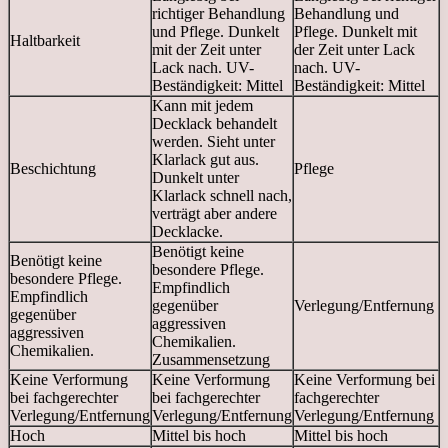
richtiger Behandlung
Behandlung und
und Pflege. Dunkelt
Pflege. Dunkelt mit
Haltbarkeit
mit der Zeit unter
der Zeit unter Lack
Lack nach. UV-
nach. UV-
Beständigkeit: Mittel
Beständigkeit: Mittel
Kann mit jedem
Decklack behandelt
werden. Sieht unter
Klarlack gut aus.
Beschichtung
Pflege
Dunkelt unter
Klarlack schnell nach,
verträgt aber andere
Decklacke.
Benötigt keine
Benötigt keine
besondere Pflege.
besondere Pflege.
Empfindlich
Empfindlich
gegenüber
Verlegung/Entfernung
gegenüber
aggressiven
aggressiven
Chemikalien.
Chemikalien.
Zusammensetzung
Keine Verformung
Keine Verformung
Keine Verformung bei
bei fachgerechter
bei fachgerechter
fachgerechter
Verlegung/Entfernung
Verlegung/Entfernung
Verlegung/Entfernung
Hoch
Mittel bis hoch
Mittel bis hoch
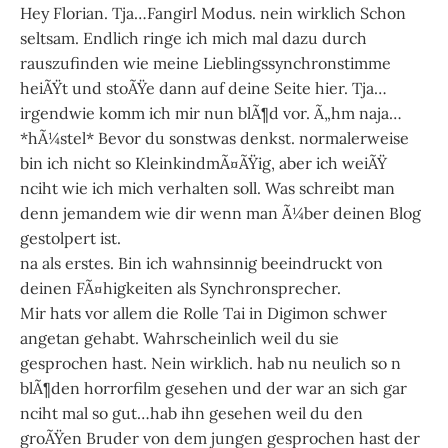
Hey Florian. Tja…Fangirl Modus. nein wirklich Schon
seltsam. Endlich ringe ich mich mal dazu durch
rauszufinden wie meine Lieblingssynchronstimme
heiÃŸt und stoÃŸe dann auf deine Seite hier. Tja…
irgendwie komm ich mir nun blÃ¶d vor. Ã„hm naja…
*hÃ¼stel* Bevor du sonstwas denkst. normalerweise
bin ich nicht so KleinkindmÃ¤ÃŸig, aber ich weiÃŸ
nciht wie ich mich verhalten soll. Was schreibt man
denn jemandem wie dir wenn man Ã¼ber deinen Blog
gestolpert ist.
na als erstes. Bin ich wahnsinnig beeindruckt von
deinen FÃ¤higkeiten als Synchronsprecher.
Mir hats vor allem die Rolle Tai in Digimon schwer
angetan gehabt. Wahrscheinlich weil du sie
gesprochen hast. Nein wirklich. hab nu neulich so n
blÃ¶den horrorfilm gesehen und der war an sich gar
nciht mal so gut…hab ihn gesehen weil du den
groÃŸen Bruder von dem jungen gesprochen hast der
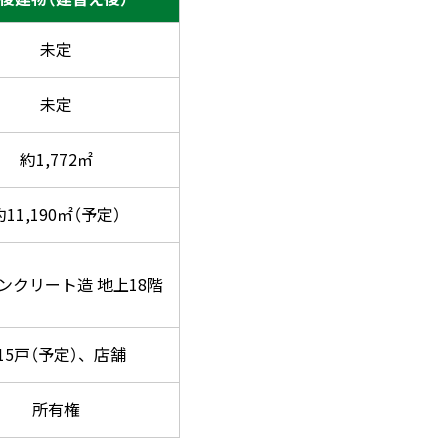
未定
未定
約1,772㎡
約11,190㎡（予定）
ンクリート造 地上18階
15戸（予定）、店舗
所有権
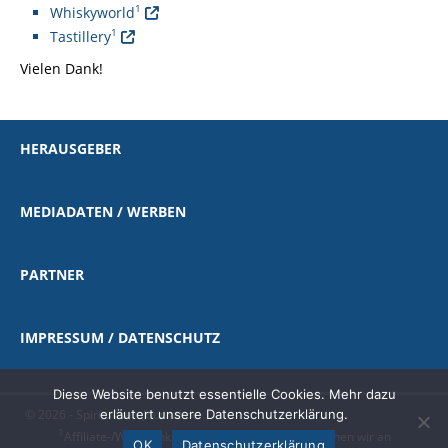
1
Whiskyworld
1
Tastillery
Vielen Dank!
HERAUSGEBER
MEDIADATEN / WERBEN
PARTNER
IMPRESSUM / DATENSCHUTZ
Diese Website benutzt essentielle Cookies. Mehr dazu
© 2026 - Spirituosen-Journal.de
erläutert unsere Datenschutzerklärung.
1
Affiliate-/Werbelink
|
als Amazon-Partner verdienen wir an
OK
Datenschutzerklärung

──────

▸ EXERCISE BRIEF
Filter the entries and keep only the lines holding "nciht".

▸ RESPONSE FOR THIS EXERCISE
nciht wie ich mich verhalten soll. Was schreibt man
nciht mal so gut…hab ihn gesehen weil du den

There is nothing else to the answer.